DES MOINES, Iowa — The man convicted of murdering a 9-year-old Rock Island girl in 1990 lost his appeal for a new jury trial or dismissal of his sentence Thursday, June 30.

According to an Iowa Supreme Court decision published Thursday, Stanley Liggins and his legal team alleged prejudice and due process violations in his 2019 murder trial.

The Iowa Supreme Court on Thursday upheld Liggins' 2019 conviction.

During that trial, his fourth retrial in the same case, Liggins was found guilty of first-degree murder and sentenced to life without parole for the death of Jennifer Lewis. Her body was found near a Davenport elementary school in a garbage bag that had been set on fire.

RELATED: ‘Missing and Murdered in the Midwest’ Episode 4: Jennifer Lewis

Liggins was convicted of the crime twice before 2019; first in a 1993 trial in Scott County and a 1995 trial in Dubuque County.  Both convictions were overturned.  A third trial took place in September 2018, but the jury was unable to reach a verdict.

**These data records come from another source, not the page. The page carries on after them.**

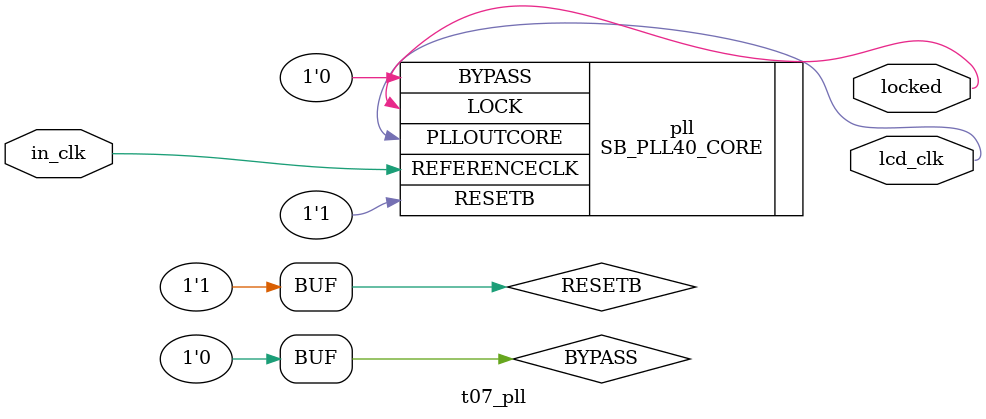
<source format=v>
module t07_pll
(
    input in_clk, // 12 MHz, 0 deg
    output lcd_clk, // 48 MHz, 0 deg
    // output clk_10kHz, // 10 kHz, 0 deg
    output locked
);
    // PLL instance
    wire BYPASS = 0;
    wire RESETB = 1;

    SB_PLL40_CORE #(
        .FEEDBACK_PATH("PHASE_AND_DELAY"),
        .DELAY_ADJUSTMENT_MODE_FEEDBACK("FIXED"),
        .DELAY_ADJUSTMENT_MODE_RELATIVE("FIXED"),
        .PLLOUT_SELECT("SHIFTREG_0deg"),  // 0 degrees
        .SHIFTREG_DIV_MODE(1'b1), // 0 => div-by-4; 1 => div-by-7
        .FDA_FEEDBACK(4'b0000),
        .FDA_RELATIVE(4'b0000),
        .DIVR(4'd5),        // 0
        .DIVF(7'd4),     // 3
        .DIVQ(3'd0),         // 0
        .FILTER_RANGE(3'd1), // 1
    ) pll (
        .REFERENCECLK (in_clk),
        .PLLOUTCORE   (lcd_clk),
        .BYPASS       (BYPASS),
        .RESETB       (RESETB),
        .LOCK (locked)
    );
endmodule
</source>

The following were Liggins' reasons for appeal of the 2019 conviction and the Supreme Court's response to the claims:

  • Juror misconduct: Improper disclosure to the jury that there had been a prior hung jury would not have been a shock, the court said. The fact a prior jury was hung is not the kind of inflammatory disclosure with a strong likelihood to cause prejudice.
  • Testimony of a deceased witness without opportunity for cross-examination: The court argued Liggins had an adequate opportunity to cross-examine the witness' testimony at prior trials, and the court did not err in admitting the testimony from previous trials.
  • Admission of unreliable testimony: Liggins had the opportunity to cross-examine, and it's for the jury to decide if the testimony is reliable, the court said.
  • Erroneous exclusion of hearsay statements: The district court did not err in rejecting the evidence, the court said, because it strains credulity for a witness to remember a one-time conversation 30 years ago.
  • Violation of due process because the trial occurred more than 30 years after the events: The court said it found Liggins' accusations of prejudice in the trial to be "insubstantial" and the court cited the 1971 court case United States v. Marion: "Vague assertions of lost witnesses, faded memories, or misplaced documents are insufficient to establish a due process violation from pre-indictment delay."